D:\Anaconda3\envs\mljar\lib\concurrent\futures_base.py in result(self, timeout) 430 raise CancelledError() 431 elif self._state == FINISHED: --> 432 return self.__get_result() 433 else: 434 raise TimeoutError()

D:\Anaconda3\envs\mljar\lib\concurrent\futures_base.py in __get_result(self) 382 def __get_result(self): 383 if self._exception: --> 384 raise self._exception 385 else: 386 return self._result

BrokenProcessPool: A task has failed to un-serialize. Please ensure that the arguments of the function are all picklable.

peter-WeiZhang commented 4 years ago

I still use the column name as 'Spd*LSBW', and run it with the code below, it can work. Thanks for your quick response!!
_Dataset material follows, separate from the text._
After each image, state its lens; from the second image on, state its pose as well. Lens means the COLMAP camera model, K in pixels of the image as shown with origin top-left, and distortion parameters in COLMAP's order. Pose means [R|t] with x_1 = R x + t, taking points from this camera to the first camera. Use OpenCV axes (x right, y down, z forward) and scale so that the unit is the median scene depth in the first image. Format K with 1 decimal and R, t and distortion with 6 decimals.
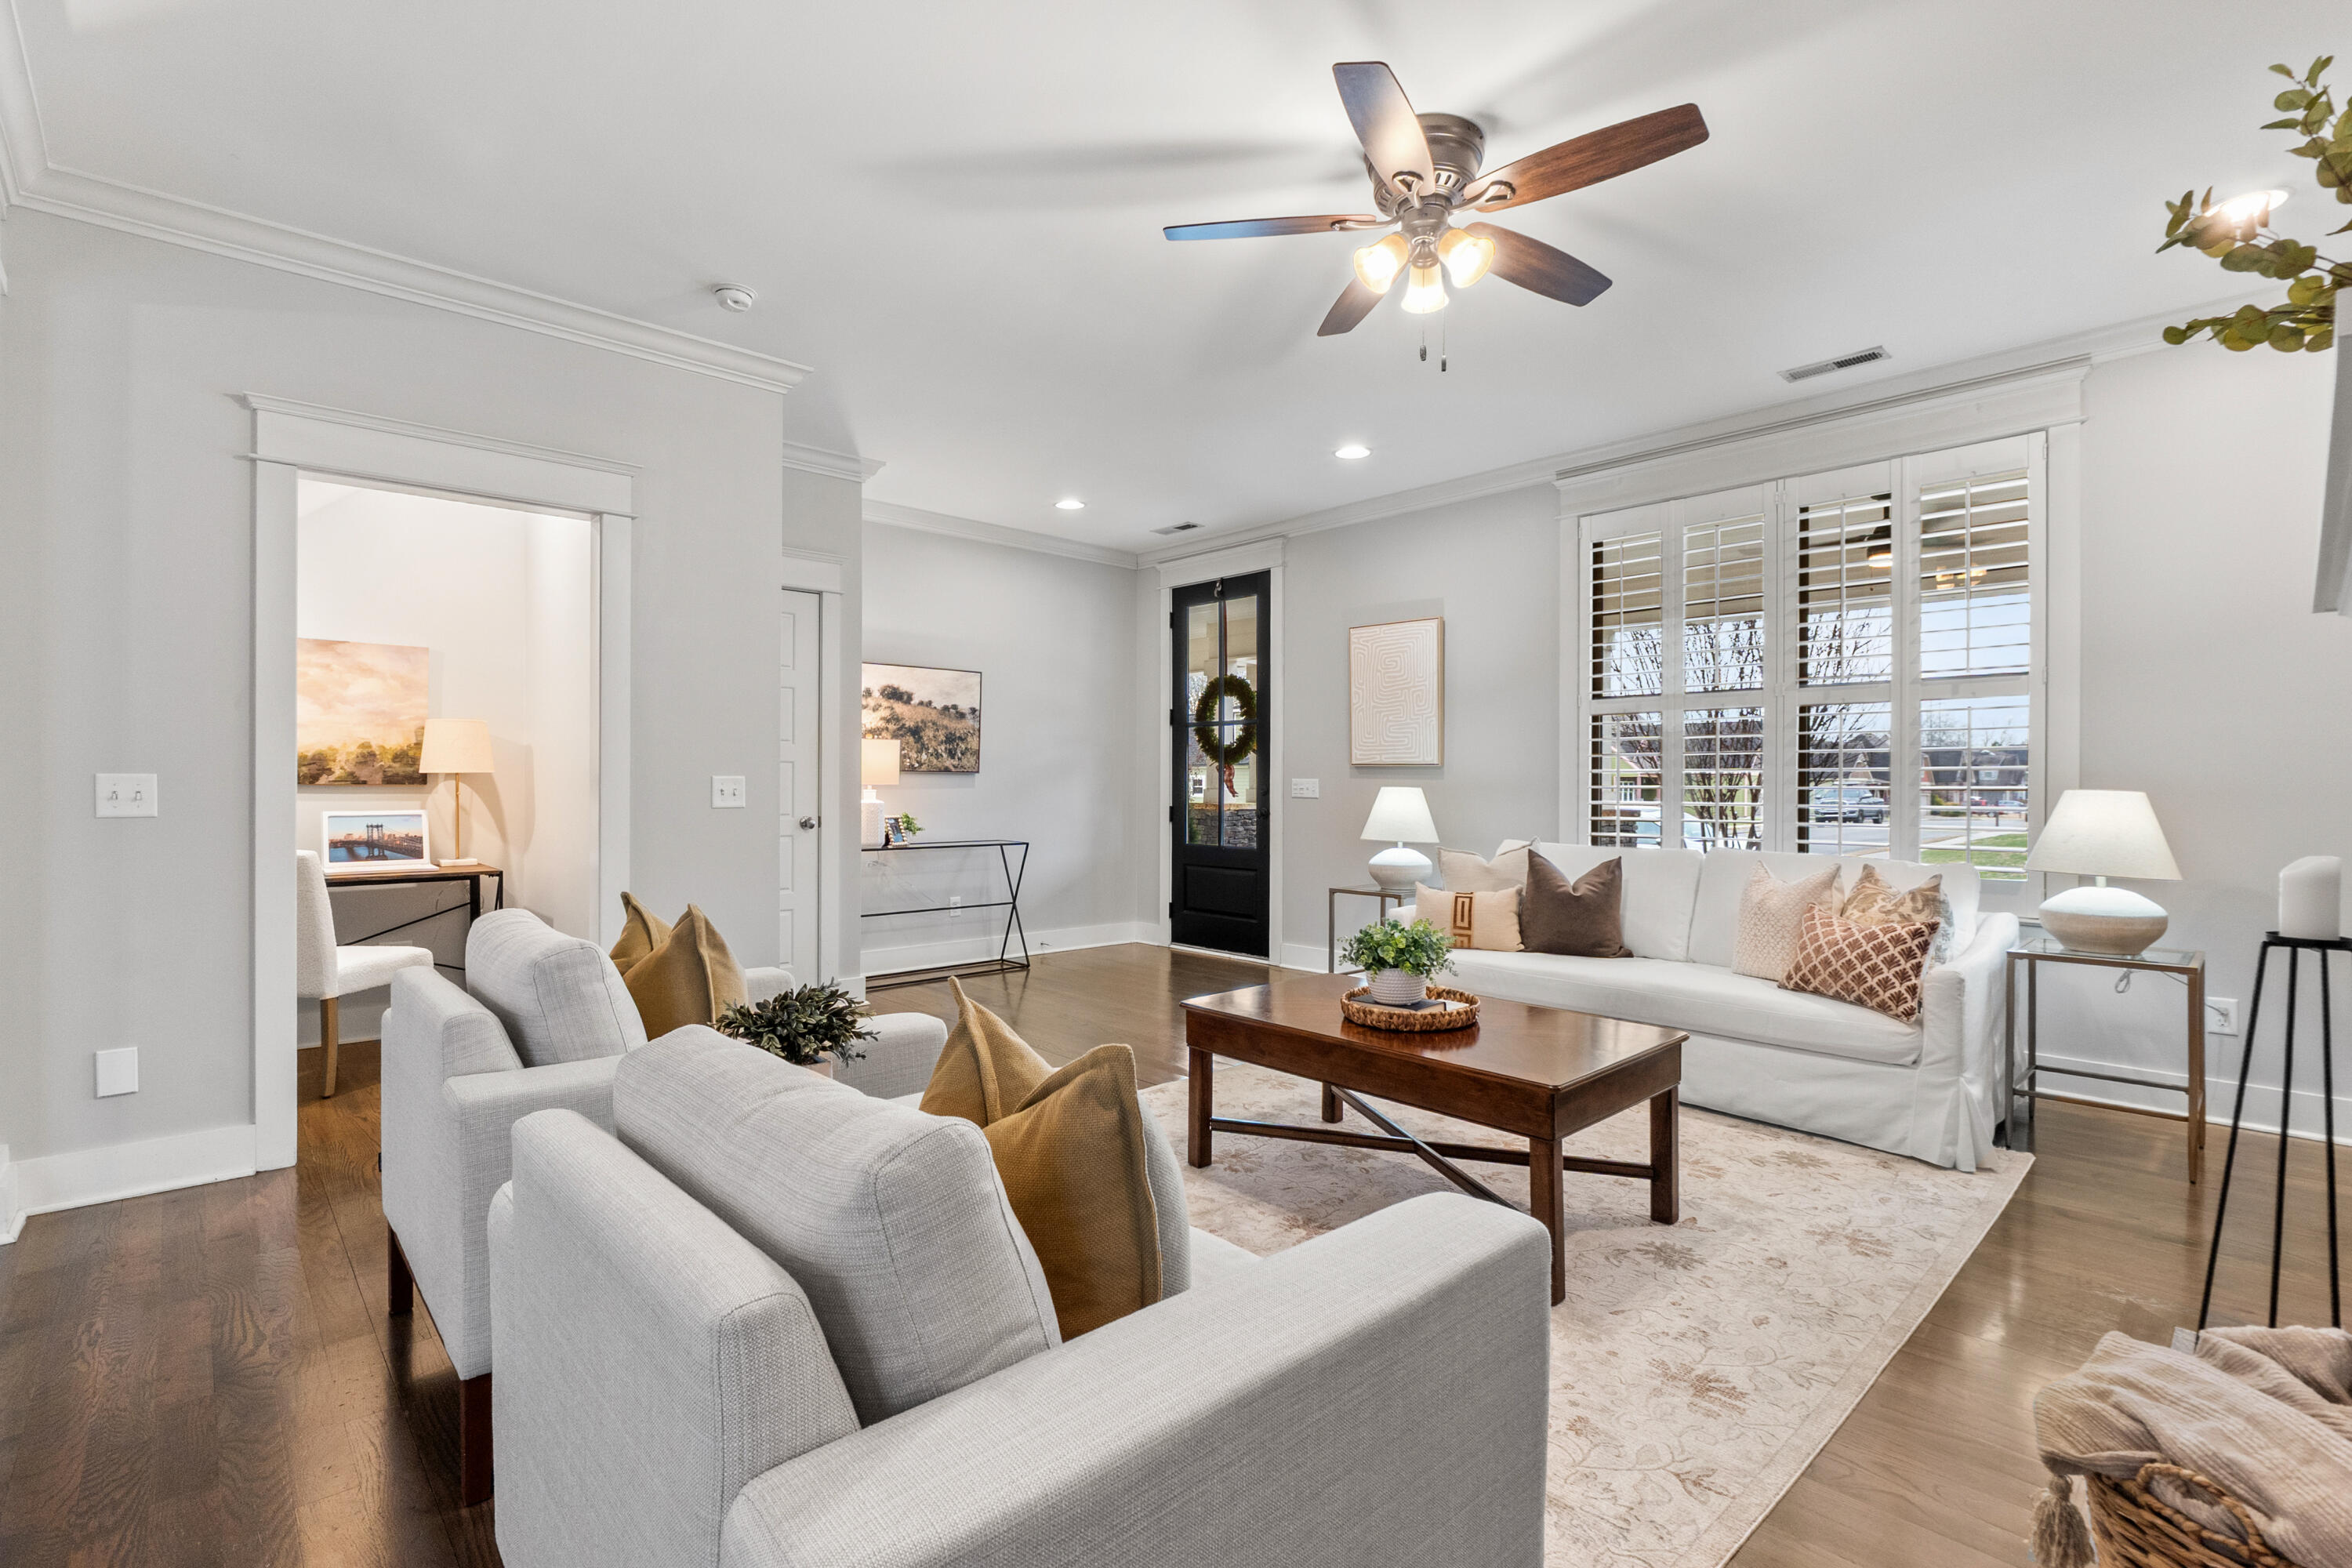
lens RADIAL K [[1060.2, 0, 1172.8], [0, 1060.2, 783.2], [0, 0, 1]] dist [0.003319, 0.000562]
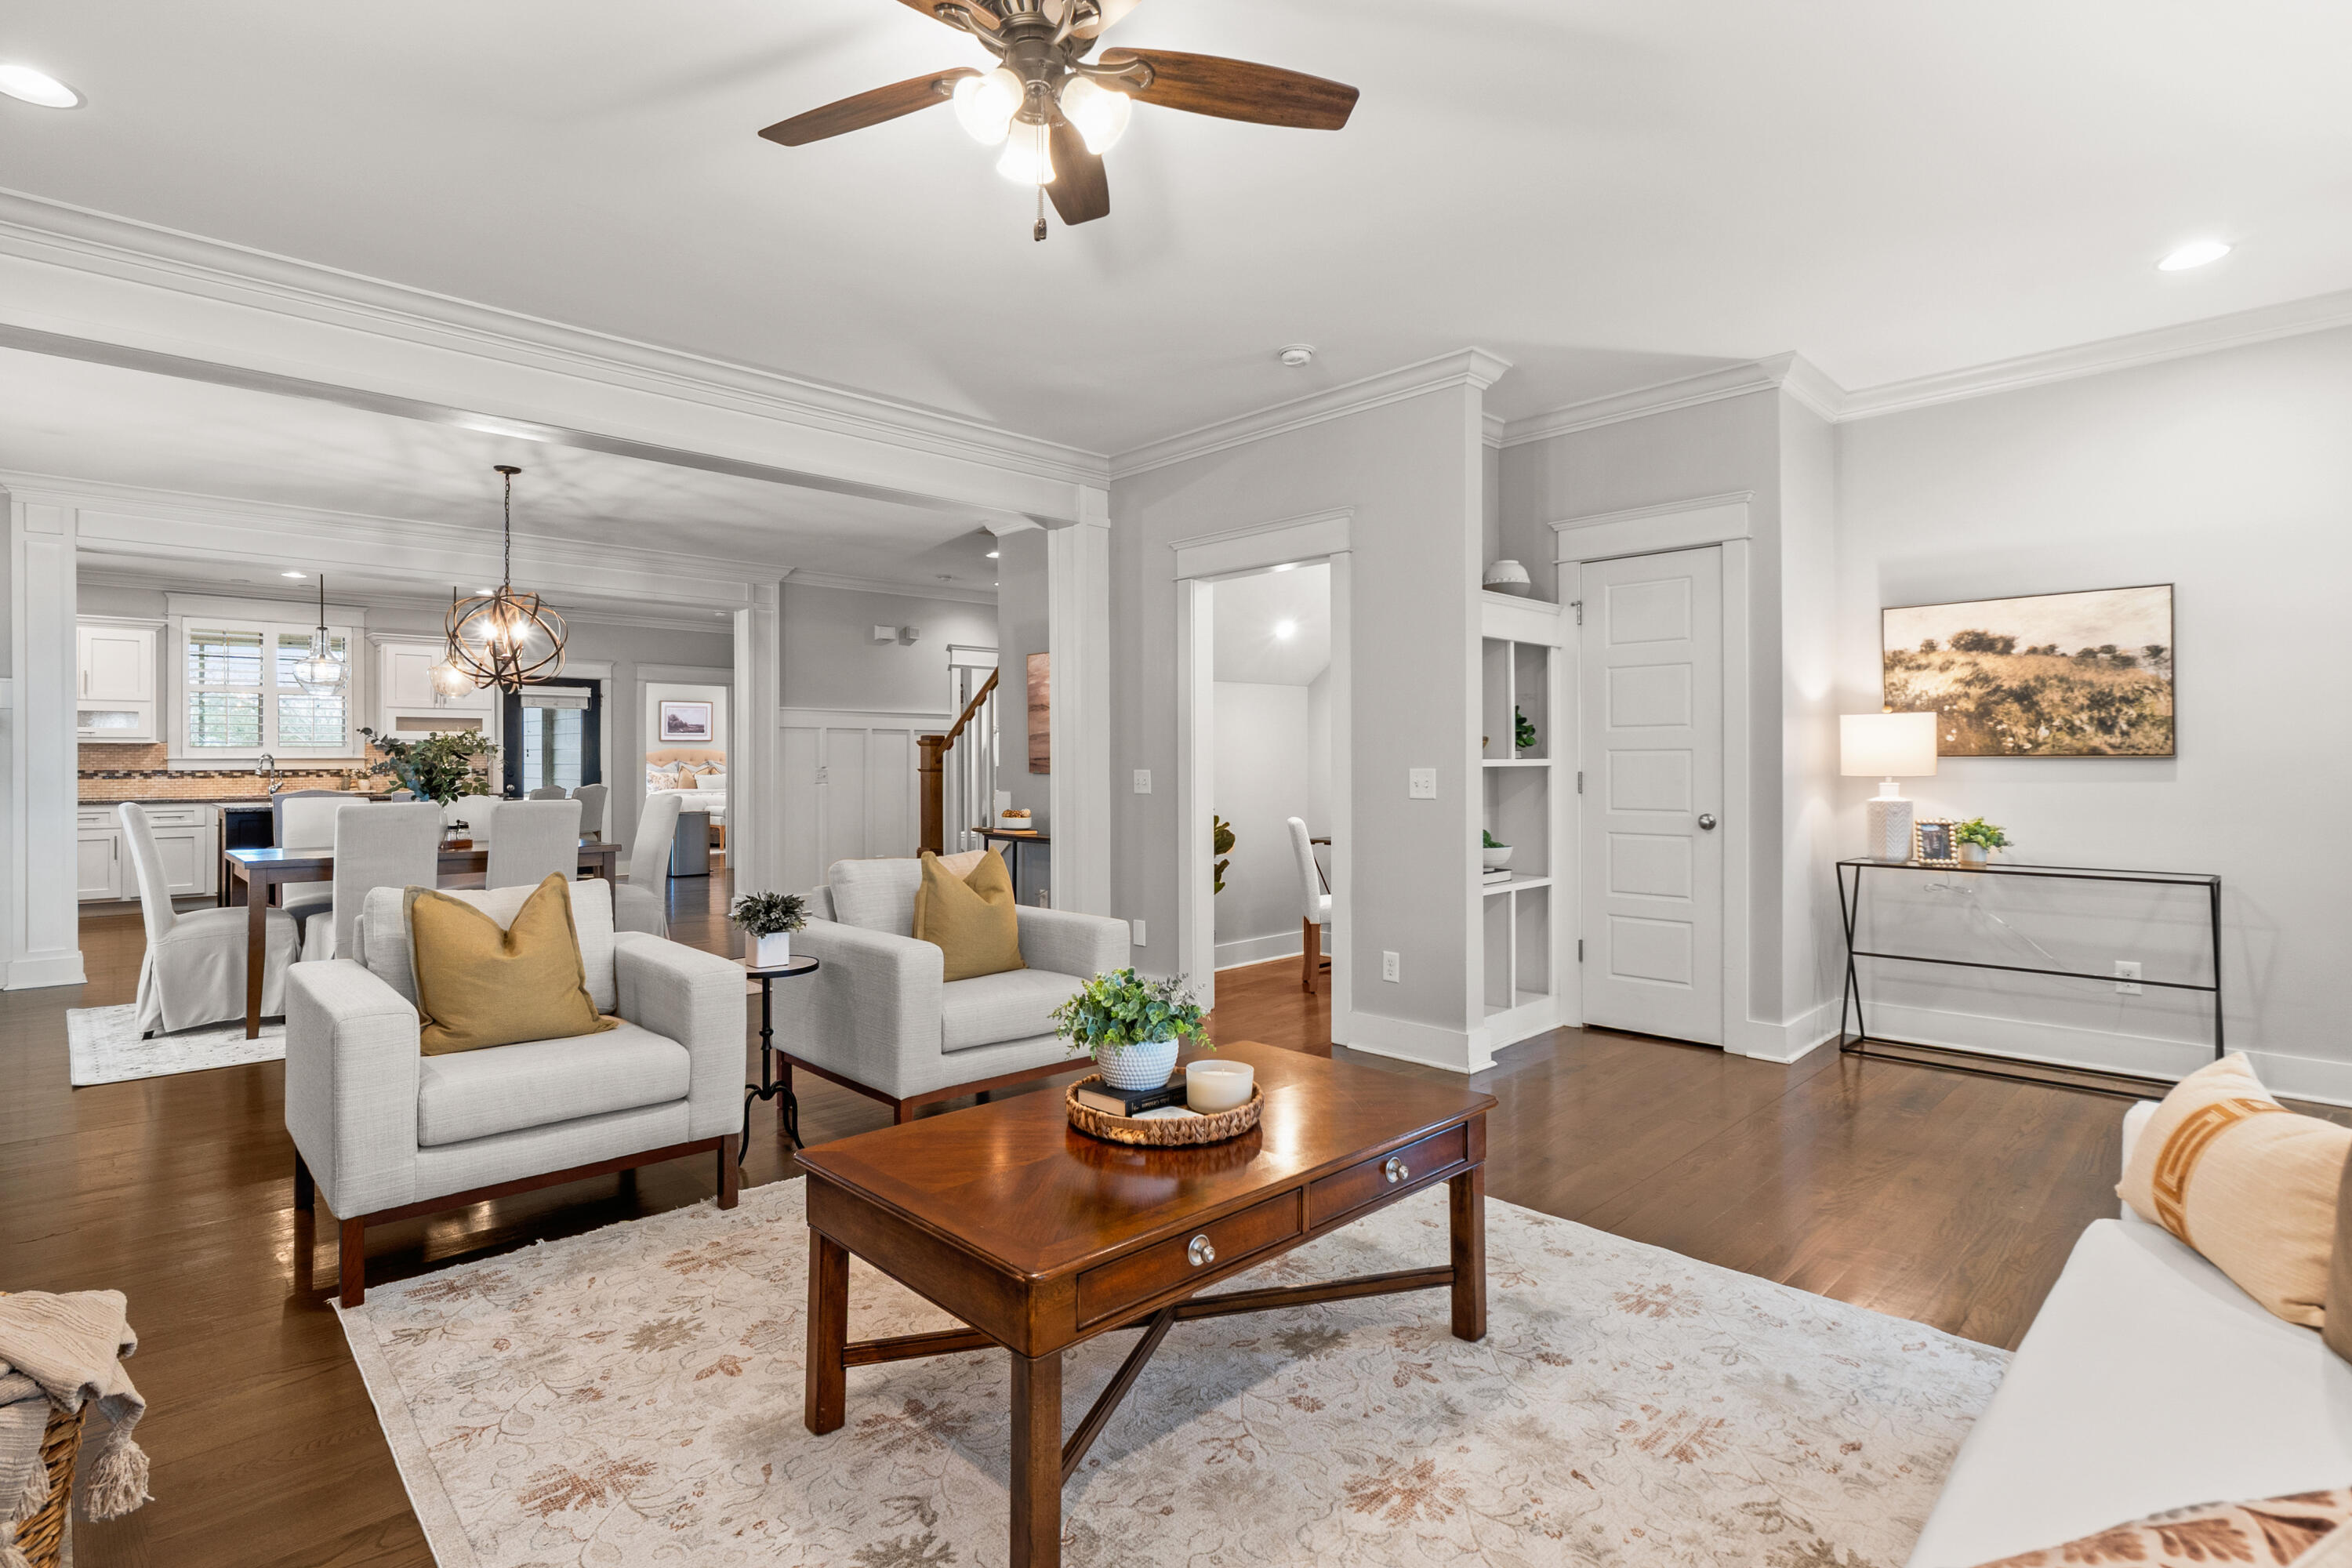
lens RADIAL K [[1184.0, 0, 1174.3], [0, 1184.0, 768.4], [0, 0, 1]] dist [0.000036, -0.001512]
pose [[0.020380, -0.005085, -0.999779, 0.475994], [0.003121, 0.999983, -0.005023, -0.001447], [0.999787, -0.003018, 0.020395, 0.459272]]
automl = AutoML( algorithms=["LightGBM"],

tuning_mode='Perfect',

            # # ml_task="regression",
            # explain_level=0
           )

automl.fit(X_train, y_train)

peter-WeiZhang commented 4 years ago

Hey @peter-WeiZhang! Thank you for reporting.

It looks like a bug. The Automated EDA is trying to create a plot for your feature Spd*LSBW. There is a * character in the file name which is forbidden. We will fix it in the next (0.7.2) release.

For now, please change the name of your feature to not have * in them, maybe replace it with _?

Please let me know if it works after the column name change.

Hey @pplonski , it can work well when I set the 'explain_level=0', maybe this can help you to figure out the issue faster~~ automl = AutoML( mode="Perform",

algorithms=["LightGBM"],

            # tuning_mode='Perfect', 
            # # ml_task="regression",
            explain_level=0
pplonski commented 4 years ago

If you use mode Perform or Compete then EDA is switched off. Setting explain_level=1 or 0 also switches off the EDA. That's why it works.

However, I don't understand why TensorFlow is not loading?

Is your dataset private or public?

pplonski commented 4 years ago

There are 2 problems with this issue:

  1. Problem with the forbidden character in the file name
  2. Problem with proper installation

Solutions:

  1. If there is a * character in the column name, the automated EDA is trying to create a plot with column name as file name. However, some characters are forbidden in file names: https://www.mtu.edu/umc/services/digital/writing/characters-avoid/ I will fix this problem with this issue. I'm planning to do this today.
  2. The second problem is with TensorFlow dependencies. Looks like TF is using some old dependencies and breaking the installation. Please see a discussion https://github.com/mljar/mljar-supervised/issues/167 - to fix this issue, please try to fix the installation manually (I don't know the exact steps to fix it). To have fix for all we need to wait for newer version of TF or start using scikit-learn MLP implementation.
pplonski commented 4 years ago

The first problem with the forbidden characters in the file names (based on column names) in Automated-EDA is fixed will be in release 0.7.2.